### ABOUT THIS EXERCISE
Write the next part of the mailing-list post about XviD color conversion routines, picking up after its last sentence.

[XviD-devel] XVID profiling

Mon Mar 3 21:41:20 CET 2003

I've been doing some work with your color conversion routines, and I
noticed some minor details.

YUY2 to YV12 conversion.
You might be able to squeeze out a tiny bit of performance by doing an
integer see version. 
The chroma could be averaged, by using pavgb instead of unpacking to
words, add and divide by bitshifting. You actually should also do
rounding before bitshifting, as you are currently doing:

chroma = (upper line + lower line) >> 1 

and not:

chroma = (upper line + lower line + 1 ) >> 1

pavgb does have "proper" rounding.

Furthermore, the routine might have a minor gain from writing using
movntq.

YV12 -> YUY2
------------
The output from YUY2 mode would be nicer, if you interpolated chroma to
the line above or below, and not simply copied it.  This will of course
make the routing more complex, and probably slightly slower. It ensures
more correct chroma placement, but will slightly blur chroma after
several conversions.

### GIVEN DATA
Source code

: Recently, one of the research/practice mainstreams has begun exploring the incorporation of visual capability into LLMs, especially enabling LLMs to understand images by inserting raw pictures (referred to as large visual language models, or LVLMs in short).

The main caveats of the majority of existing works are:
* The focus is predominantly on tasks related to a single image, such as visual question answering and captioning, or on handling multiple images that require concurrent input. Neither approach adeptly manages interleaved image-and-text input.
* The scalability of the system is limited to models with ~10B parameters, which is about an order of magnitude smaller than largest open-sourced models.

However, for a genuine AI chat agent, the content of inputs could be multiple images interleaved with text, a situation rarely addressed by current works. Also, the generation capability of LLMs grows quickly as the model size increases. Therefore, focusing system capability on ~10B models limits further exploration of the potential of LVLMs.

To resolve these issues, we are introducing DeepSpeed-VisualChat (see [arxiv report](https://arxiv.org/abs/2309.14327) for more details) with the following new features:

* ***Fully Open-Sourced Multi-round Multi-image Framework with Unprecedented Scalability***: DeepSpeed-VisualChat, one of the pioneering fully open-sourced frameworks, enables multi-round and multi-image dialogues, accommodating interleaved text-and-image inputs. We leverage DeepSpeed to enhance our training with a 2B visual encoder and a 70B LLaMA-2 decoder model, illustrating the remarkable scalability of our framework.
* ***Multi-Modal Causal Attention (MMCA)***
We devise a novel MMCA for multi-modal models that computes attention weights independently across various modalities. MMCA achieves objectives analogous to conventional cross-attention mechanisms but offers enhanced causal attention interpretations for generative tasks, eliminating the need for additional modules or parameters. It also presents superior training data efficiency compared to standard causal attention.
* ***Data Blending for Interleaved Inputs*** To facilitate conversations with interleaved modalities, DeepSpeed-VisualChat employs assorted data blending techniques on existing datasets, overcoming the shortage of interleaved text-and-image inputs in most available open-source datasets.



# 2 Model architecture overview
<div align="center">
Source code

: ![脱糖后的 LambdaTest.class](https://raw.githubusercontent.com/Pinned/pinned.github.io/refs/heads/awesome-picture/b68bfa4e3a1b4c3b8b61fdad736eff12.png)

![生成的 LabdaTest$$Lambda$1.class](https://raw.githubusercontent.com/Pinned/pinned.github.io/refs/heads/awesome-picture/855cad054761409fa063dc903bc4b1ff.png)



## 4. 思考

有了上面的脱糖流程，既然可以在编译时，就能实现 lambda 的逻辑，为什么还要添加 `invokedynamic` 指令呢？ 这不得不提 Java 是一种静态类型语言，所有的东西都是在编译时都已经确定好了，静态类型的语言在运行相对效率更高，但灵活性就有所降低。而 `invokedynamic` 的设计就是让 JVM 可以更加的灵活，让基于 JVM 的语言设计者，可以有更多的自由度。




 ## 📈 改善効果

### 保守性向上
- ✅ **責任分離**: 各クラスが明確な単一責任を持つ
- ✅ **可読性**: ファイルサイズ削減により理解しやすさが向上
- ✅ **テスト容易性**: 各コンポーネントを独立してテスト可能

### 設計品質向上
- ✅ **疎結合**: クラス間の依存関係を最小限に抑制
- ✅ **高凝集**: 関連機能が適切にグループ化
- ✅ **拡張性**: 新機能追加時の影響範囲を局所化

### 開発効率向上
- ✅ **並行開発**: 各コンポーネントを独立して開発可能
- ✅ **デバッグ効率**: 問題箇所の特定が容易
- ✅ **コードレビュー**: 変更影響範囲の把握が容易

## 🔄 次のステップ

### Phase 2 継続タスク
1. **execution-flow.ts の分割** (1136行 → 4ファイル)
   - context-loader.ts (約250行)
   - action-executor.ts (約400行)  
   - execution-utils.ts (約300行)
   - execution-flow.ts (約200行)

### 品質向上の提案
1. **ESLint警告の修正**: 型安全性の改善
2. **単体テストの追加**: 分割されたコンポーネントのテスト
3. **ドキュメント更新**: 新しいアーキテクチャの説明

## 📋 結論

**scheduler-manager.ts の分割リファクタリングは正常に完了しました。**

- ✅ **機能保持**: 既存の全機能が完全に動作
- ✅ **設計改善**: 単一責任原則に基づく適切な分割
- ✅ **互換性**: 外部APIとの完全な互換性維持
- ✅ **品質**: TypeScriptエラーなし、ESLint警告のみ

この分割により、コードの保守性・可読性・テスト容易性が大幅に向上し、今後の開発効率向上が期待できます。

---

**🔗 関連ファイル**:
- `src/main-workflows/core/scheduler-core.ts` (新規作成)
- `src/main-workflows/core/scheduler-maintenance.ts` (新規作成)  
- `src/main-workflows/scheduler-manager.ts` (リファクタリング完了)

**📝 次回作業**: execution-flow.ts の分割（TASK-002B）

### ANSWER TO THIS TASK
Many people still deliver YUY2, when encoding with XviD, and some people
also use YUY2 for output (because of overlay). So these things might
have influence on a lot of people.

Regards, Klaus Post
AviSynth project

-----Original Message-----
From: Christoph Lampert [mailto:chl at math.uni-bonn.de] 
Sent: 1. marts 2003 15:42
To: xvid-devel at xvid.org
Subject: [XviD-devel] XVID profiling

Hi,
I got some profiling results about XVID for those you are interested in
MMXing a little more. So far, I just checked encoding. From the logfile
you can see: 

With MMX, it's always the SAD that is slowest, either sad16v_mmx because

of INTER4V-mode, or sad16bi_mmx because of b-frames interpolate/direct
mode. Only CheckCandidates-Routines in motion-estimation seem like
candidate for some speedup. They've indeed grown rather large. 

GOAL 0)   Clean up "CheckCandidate"-mechanism  (but that may influence 
          ME structure, so it's not #1 on the list). 

With XMM, all SADs are faster than with mmx. CheckCandidate gets
relatively more influence, in particular in Bframe mode. Without
B-frames
and Q-pel, mem transfer and interpolation become more important. 

GOAL 1)  Speed up Mem-Transfers, in particular transfer_8to16sub (_mmx)

         and yv12_to_yv12 (_xmm). Maybe those are candidates for
prefetch.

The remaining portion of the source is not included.